Además, la red Atlas tiene medios aliados, que básicamente propagan sus toneladas de fake news. Esto es posible gracias a la tecnología que le permiten sus enormes recursos: redes sociales, usuarios anónimos, bots (como bien ha probado el activista Julián Macías). También tienen medios dispuestos a defender todas las causas “anticomunistas”, esparciendo bulos: después de las elecciones peruanas, en España “La Gaceta” habló del “gran fraude chavista”, “Mediterráneo digital” de las “elecciones manchadas de comunismo en Perú” y EsRadio de “fraude en Perú por los comunistas”. La red da espacio y presta plataforma a todo aquel que parezca tener fuerza suficiente para enfrentar a las izquierdas. Uno de sus aliados más insignes es, por supuesto, Mario Vargas Llosa y su Fundación para la libertad. La rapidez con la que Keiko Fujimori fue reclutada para integrar sus foros —la “reconciliación”— responde a esa lógica macartista de acción rápida.

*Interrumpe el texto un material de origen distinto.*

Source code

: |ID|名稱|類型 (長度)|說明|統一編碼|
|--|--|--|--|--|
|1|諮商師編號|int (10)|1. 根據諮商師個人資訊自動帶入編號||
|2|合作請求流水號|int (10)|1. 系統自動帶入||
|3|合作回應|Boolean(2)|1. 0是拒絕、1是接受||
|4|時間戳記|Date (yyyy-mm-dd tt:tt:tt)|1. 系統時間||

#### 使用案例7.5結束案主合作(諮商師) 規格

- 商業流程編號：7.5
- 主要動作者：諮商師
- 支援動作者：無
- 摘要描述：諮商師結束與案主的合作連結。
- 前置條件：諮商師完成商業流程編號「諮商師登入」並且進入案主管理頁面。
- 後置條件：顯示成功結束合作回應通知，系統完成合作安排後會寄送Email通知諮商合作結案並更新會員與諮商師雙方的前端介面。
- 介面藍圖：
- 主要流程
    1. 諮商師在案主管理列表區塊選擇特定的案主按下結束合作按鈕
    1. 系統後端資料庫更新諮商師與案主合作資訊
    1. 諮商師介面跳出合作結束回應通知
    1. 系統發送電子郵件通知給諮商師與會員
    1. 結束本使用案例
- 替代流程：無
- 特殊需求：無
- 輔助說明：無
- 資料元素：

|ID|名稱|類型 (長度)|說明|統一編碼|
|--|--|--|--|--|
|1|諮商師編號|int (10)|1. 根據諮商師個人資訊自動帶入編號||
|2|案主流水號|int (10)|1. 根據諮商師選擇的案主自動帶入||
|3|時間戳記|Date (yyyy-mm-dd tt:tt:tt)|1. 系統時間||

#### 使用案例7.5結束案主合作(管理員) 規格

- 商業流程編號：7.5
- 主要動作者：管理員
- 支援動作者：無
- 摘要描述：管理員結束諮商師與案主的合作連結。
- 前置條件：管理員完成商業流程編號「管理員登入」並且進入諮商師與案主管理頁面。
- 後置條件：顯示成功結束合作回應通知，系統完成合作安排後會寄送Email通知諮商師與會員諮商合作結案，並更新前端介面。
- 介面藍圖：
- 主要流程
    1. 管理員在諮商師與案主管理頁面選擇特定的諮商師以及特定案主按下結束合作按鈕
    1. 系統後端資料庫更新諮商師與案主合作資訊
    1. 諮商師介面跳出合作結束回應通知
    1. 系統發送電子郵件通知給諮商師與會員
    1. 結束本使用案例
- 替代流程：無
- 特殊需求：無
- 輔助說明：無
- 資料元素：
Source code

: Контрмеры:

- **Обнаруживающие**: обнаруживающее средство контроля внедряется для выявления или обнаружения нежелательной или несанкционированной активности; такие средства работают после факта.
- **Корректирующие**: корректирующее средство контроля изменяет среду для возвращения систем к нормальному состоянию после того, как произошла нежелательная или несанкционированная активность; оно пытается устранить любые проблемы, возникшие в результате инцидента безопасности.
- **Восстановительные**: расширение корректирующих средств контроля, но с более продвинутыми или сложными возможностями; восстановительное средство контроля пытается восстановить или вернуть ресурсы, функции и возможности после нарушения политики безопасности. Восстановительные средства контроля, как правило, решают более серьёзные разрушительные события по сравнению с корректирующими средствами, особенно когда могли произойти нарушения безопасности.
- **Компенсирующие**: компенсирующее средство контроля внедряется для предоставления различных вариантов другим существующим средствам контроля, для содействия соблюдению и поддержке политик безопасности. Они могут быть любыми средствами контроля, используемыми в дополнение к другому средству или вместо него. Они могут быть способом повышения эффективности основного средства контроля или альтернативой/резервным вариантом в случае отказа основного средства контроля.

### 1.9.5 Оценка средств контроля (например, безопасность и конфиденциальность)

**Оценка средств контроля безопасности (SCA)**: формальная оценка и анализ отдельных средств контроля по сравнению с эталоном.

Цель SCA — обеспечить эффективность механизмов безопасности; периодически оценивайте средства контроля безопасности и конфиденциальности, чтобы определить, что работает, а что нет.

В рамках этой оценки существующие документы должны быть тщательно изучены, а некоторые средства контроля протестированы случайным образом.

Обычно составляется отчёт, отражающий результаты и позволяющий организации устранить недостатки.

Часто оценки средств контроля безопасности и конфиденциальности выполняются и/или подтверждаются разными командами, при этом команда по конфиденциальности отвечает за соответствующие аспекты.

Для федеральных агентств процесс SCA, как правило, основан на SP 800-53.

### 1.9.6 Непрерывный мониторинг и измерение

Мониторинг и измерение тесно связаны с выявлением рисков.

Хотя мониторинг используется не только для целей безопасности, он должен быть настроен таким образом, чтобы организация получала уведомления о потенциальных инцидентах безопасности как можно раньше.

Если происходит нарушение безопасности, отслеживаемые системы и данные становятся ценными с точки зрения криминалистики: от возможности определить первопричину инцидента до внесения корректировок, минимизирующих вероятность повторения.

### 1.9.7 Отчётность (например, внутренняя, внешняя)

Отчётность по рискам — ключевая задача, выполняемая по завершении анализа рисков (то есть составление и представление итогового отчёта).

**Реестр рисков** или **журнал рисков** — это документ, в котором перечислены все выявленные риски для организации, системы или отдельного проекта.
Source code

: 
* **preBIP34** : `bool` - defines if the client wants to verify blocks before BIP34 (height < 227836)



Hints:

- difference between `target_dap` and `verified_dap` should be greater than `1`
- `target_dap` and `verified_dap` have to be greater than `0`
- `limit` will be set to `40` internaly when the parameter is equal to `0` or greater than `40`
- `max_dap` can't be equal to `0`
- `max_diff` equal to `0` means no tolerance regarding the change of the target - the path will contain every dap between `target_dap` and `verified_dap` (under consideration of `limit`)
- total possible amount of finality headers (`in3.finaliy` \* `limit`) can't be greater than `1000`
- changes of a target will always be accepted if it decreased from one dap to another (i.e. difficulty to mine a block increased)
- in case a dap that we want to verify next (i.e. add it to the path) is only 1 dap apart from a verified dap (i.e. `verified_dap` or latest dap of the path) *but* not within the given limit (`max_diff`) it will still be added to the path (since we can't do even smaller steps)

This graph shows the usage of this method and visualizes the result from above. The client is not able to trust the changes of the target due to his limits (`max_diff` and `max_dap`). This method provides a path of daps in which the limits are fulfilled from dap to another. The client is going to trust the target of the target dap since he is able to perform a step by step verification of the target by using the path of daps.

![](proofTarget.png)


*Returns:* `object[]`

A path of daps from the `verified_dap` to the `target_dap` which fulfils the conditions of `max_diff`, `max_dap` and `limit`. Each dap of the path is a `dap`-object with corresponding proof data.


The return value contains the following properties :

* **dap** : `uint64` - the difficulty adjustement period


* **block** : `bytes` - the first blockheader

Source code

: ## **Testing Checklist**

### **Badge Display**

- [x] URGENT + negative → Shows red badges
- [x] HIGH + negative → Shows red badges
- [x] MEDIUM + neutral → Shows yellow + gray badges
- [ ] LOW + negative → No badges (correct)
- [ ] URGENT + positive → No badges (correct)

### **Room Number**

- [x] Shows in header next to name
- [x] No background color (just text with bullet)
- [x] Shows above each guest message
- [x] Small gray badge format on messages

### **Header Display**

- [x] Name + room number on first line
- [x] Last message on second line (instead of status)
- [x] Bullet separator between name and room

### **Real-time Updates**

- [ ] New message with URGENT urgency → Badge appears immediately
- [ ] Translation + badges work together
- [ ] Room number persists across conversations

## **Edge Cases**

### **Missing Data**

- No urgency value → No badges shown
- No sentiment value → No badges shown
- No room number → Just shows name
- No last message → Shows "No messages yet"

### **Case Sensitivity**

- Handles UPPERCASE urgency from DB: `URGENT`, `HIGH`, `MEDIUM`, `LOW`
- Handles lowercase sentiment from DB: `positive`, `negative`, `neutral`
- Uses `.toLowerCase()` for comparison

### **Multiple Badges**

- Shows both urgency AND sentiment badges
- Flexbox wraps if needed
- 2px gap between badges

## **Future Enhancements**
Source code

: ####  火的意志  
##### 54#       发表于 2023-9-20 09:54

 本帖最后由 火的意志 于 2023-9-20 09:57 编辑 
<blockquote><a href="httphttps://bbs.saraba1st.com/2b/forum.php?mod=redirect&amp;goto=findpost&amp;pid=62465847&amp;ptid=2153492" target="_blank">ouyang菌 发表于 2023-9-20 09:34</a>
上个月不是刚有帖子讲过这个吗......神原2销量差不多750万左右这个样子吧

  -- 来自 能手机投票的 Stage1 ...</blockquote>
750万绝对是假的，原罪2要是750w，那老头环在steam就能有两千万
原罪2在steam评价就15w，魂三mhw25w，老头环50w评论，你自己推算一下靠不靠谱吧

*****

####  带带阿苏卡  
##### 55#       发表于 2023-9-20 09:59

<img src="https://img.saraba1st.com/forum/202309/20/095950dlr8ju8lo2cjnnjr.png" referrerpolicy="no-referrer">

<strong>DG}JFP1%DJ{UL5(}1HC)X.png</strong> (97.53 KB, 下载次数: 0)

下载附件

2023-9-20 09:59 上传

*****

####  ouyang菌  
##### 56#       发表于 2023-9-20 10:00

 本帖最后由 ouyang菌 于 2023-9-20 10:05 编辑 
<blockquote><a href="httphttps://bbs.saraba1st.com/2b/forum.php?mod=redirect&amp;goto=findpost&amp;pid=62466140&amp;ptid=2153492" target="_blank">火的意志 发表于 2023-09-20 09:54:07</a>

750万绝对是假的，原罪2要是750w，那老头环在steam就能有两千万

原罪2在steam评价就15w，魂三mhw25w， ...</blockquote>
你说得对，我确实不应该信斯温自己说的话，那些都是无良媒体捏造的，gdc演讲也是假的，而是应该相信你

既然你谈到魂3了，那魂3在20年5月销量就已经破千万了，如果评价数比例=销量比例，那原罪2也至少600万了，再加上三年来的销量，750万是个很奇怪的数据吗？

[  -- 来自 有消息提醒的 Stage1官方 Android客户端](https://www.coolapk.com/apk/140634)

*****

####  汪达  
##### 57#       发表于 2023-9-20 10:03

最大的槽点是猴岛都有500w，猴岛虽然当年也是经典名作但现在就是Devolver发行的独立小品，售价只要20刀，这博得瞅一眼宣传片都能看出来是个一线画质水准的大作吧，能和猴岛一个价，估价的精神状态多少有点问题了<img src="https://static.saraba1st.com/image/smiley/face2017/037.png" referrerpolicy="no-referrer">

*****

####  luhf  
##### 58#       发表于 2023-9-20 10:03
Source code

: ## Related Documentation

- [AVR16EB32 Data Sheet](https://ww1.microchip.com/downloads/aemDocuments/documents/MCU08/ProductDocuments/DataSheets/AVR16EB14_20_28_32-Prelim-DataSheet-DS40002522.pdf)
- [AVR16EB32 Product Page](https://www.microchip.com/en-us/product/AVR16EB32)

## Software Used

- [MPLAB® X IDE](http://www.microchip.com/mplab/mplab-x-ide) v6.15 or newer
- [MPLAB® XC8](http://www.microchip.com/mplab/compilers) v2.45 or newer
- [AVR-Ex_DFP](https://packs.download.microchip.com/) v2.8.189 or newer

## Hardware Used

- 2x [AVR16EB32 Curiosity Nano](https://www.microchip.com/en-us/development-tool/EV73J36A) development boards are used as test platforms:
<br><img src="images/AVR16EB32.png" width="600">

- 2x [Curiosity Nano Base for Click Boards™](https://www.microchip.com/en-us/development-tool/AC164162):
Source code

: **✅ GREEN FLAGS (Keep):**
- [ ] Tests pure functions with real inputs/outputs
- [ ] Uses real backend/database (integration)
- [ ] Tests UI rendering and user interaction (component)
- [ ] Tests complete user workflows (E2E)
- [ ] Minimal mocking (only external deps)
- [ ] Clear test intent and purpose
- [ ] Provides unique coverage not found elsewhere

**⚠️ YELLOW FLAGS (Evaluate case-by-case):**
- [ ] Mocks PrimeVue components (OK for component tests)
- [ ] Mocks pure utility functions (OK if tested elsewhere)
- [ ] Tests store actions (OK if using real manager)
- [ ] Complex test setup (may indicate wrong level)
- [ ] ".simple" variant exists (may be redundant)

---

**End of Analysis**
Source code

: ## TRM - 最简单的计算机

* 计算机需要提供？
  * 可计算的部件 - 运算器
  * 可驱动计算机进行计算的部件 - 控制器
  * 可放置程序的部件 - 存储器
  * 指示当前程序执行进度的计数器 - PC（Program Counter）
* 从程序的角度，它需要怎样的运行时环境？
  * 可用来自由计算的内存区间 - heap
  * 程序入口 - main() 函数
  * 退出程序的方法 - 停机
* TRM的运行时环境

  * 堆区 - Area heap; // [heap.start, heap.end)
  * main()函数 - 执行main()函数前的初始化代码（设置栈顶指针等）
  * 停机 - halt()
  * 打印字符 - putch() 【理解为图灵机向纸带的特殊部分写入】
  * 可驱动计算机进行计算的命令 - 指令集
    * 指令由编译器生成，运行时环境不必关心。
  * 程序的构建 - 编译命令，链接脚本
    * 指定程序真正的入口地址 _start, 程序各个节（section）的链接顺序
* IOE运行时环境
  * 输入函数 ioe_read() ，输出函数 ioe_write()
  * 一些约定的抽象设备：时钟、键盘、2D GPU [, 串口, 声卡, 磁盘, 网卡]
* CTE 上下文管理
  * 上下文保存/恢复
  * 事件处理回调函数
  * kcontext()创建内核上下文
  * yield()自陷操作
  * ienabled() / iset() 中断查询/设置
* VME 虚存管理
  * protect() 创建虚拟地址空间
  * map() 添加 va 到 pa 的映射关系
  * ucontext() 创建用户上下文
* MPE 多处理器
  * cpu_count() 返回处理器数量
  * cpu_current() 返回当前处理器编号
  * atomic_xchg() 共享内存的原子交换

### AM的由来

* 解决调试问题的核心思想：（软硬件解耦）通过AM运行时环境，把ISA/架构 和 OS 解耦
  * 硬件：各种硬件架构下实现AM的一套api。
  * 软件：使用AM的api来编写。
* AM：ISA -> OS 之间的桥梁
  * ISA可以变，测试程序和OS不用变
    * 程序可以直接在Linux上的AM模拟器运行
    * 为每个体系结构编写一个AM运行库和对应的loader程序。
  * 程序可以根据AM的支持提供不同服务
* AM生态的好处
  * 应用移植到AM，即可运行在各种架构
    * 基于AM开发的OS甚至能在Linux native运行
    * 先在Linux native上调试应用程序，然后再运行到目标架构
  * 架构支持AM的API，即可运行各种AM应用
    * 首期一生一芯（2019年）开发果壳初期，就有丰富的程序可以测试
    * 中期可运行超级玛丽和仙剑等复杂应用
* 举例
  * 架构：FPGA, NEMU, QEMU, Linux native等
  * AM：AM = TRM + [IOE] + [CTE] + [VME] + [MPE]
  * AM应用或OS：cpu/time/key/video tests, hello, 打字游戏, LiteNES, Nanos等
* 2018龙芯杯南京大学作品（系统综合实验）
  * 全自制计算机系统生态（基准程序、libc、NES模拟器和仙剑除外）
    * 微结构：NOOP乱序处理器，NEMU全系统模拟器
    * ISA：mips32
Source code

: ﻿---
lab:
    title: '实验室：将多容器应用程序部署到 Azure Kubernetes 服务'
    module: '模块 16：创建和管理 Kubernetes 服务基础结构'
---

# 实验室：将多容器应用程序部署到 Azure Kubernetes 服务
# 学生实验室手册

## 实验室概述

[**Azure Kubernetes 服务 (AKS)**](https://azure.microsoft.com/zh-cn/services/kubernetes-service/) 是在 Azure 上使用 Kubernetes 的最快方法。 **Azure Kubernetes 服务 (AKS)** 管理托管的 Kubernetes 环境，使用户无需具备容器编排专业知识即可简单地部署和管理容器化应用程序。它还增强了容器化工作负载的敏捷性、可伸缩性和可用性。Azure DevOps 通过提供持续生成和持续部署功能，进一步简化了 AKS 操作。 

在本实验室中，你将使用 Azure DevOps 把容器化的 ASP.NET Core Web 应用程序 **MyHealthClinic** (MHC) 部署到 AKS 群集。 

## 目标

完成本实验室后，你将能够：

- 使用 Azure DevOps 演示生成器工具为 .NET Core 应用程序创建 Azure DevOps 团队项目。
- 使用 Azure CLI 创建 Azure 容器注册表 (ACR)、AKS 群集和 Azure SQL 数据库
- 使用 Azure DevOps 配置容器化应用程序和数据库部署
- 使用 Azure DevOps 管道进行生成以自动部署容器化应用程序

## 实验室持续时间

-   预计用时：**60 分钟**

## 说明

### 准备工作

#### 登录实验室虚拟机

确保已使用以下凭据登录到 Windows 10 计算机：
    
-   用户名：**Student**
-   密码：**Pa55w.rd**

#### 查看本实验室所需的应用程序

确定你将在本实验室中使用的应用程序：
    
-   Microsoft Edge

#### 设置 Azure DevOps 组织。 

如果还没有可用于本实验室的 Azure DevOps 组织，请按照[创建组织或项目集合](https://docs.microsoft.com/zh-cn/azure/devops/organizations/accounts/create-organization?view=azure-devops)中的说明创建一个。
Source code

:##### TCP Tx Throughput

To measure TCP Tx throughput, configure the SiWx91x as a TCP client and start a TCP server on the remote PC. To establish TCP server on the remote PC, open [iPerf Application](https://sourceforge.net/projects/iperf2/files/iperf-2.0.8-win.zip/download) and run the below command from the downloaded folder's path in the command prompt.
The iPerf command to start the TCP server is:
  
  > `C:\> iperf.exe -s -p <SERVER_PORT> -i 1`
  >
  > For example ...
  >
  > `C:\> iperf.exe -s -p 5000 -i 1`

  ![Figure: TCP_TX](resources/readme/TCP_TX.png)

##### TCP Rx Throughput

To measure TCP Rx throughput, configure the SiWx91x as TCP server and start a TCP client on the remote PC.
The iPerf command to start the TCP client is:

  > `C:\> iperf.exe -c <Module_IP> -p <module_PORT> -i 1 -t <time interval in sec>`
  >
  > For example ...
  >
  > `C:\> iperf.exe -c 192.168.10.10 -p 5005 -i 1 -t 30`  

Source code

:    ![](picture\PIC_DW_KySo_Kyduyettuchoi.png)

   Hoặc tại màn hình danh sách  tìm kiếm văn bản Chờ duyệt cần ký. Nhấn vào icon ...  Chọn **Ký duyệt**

Las banderas imperiales, la parafernalia fascista, provienen de esas influencias, de esa cruzada global que presta ayuda para aplastar al “comunismo”. Y por supuesto, uno deja de reírse, a pesar de lo patético de los disfraces. Porque el sancochado viene de afuera, pero rima con viejos odios locales. La semana pasada, un nuevo grupo apareció ondeando banderas con la cruz de Borgoña y cantando: “Ya llegamos terruquitos / a barrerlos, a joderlos / terruquitos no se escondan/ quiero verlos en la fosa / de sus tripas saco sebo/ y se lo doy a mi perro”. Terruquitos, por supuesto, son los seguidores del presidente electo Pedro Castillo. Así escala esta historia triste: el discurso ultraderechista, lleno de mentiras, encuentra caldo de cultivo en las violencias de siempre: el racismo aniquilador. No es un aprendizaje ideológico, es terapia de liberación para quienes siempre quisieron abusar y aplastar desde el privilegio y el poder. La influencia despierta fantasmas que estaban dormidos. Entonces uno siente algo parecido al miedo. Porque en el Perú esto no es poca cosa. Aquí tuvimos un conflicto armado en el que el nivel de brutalidad, de sangre, no se explica por razones meramente militares o de estrategia. Un montón de peruanos mataron con gusto y persistencia. Matamos por matar. Contribuir a la ficción de que esos mismos “dos bandos” son los que se enfrentaron en estas elecciones es peligroso y francamente miserable.